June 26, 2003
Often we are told that leadership is the key to the success of any business or organization. What is leadership? Is it the same as management? And what separates would-be or so-so leaders from world-class leaders?
There are business leaders and there are business managers. And while some leaders are managers and some managers are leaders, many times leaders and managers are very different animals. All too often we fail to recognize these differences in our businesses' day-to-day operations.
Many U.S. companies are among the best-managed in the entire world. But when it comes to business leadership, we still have much to learn. We now have in place throughout the Western manufacturing industry an entire generation of mid- and upper-level managers whose sole goal is to preserve the current systems and to keep things the way they are, which is not the nature of leadership.
Leadership requires the creation of new systems and the vision to see something new, something beyond the status quo. Being a leader means taking calculated risks. Most managers instead focus on maintaining the status quo.
Leaders think outside the box and disrupt the status quo. They search for better, more efficient ways to do things. It is this type of thinking that can create dynamic teams and accomplish the goals you have set forth for your company's future. This is the kind of thinking that can move mountains. Leaders inspire, move, and remove multiple layers of management within an organization, shifting responsibility, forcing out the nonproducers and rewarding those who are the producers.
Leaders fully understand the value of self-management and self-motivation. They understand the value of empowerment.
Leaders have followers; managers have employees.
Leaders empower and inspire their followers. Managers only maintain command and control, many times to excess, thereby uninspiring employees.
Leaders do not seek stability, they look for flexibility.
Leaders set the course, inspiring their followers to solve their own problems and make their own decisions. Leaders teach their followers to be leaders in their own right and to better themselves, their companies, and those around them. Managers make decisions, solve problems as they arise, and give orders.
Leaders are always looking for better and more efficient ways of doing things. A manager just accepts the organization's makeup and culture and does all that he or she can to cement the company's status quo.
As leaders we always need to be looking for ways to access the brain trust we employ—the know-how and everyday skills of our people. Unfortunately, even the best of managers don't do well with this type of task, but leaders do!
To empower and inspire our managers to become leaders, we must go beyond hiring people with only fundamental management skills. We must look for candidates who exhibit a great deal of character and possess above-average leadership qualities in addition to management skills. The real challenge is one that we all face, at all hiring levels in any organization—where to find them. And we must be able to recognize them when they are sitting before us.

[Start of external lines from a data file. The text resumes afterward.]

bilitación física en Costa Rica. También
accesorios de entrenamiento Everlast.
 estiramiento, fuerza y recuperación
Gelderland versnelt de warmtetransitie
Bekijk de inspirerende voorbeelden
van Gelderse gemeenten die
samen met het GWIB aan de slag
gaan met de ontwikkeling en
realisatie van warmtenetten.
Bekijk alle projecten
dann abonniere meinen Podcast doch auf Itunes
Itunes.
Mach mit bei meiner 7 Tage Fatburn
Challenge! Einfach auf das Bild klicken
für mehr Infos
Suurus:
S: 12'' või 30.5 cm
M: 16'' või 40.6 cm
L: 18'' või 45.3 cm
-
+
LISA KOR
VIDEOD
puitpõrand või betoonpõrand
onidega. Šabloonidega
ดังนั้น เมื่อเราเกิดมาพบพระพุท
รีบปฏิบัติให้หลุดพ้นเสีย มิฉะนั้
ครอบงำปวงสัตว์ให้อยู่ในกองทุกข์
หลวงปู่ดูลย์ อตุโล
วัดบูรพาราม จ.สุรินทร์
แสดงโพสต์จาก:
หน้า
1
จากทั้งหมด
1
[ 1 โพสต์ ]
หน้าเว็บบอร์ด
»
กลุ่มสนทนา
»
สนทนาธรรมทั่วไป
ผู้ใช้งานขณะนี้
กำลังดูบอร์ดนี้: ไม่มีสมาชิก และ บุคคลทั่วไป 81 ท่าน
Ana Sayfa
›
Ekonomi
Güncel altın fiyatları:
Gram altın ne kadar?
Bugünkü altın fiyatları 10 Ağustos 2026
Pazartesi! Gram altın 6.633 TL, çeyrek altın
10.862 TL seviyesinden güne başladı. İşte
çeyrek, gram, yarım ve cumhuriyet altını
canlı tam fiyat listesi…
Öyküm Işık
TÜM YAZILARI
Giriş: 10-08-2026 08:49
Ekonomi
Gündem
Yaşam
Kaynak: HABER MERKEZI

Good leaders share many of the same characteristics and attributes. If we look closely enough at management candidates who possess leadership qualities, we will find these attributes:
Leaders also understand that trust is a two-way street. They must trust in themselves and their employees and they must earn their employees' trust. Leaders let those around them know and feel the commitment they hold for each employee and the organization. Leaders show their loyalty to the employees, the managers, and the company as a whole to earn the employees' loyalty.
The most profound differentiation between managers and leaders is the general unwillingness of managers to lead. They often are unable or unwilling to make the tough and unpopular decisions necessary and instead follow the path of least resistance. Many times this is the result of the manager's lack of leadership qualities. In other cases, it's the result of a manager being managed by a manager, usually a micromanager, rather than a leader.
Leaders and managers, if your company isn't doing as well as you'd like, or if morale is low, look first to yourself and see how well you measure up to your leadership role. Are you an inspiration or a demotivator? Do you possess integrity and hold your employees to the same standards? Do you empower your employees or micromanage? Do you have a vision that you've communicated effectively to your organization? Are you a leader?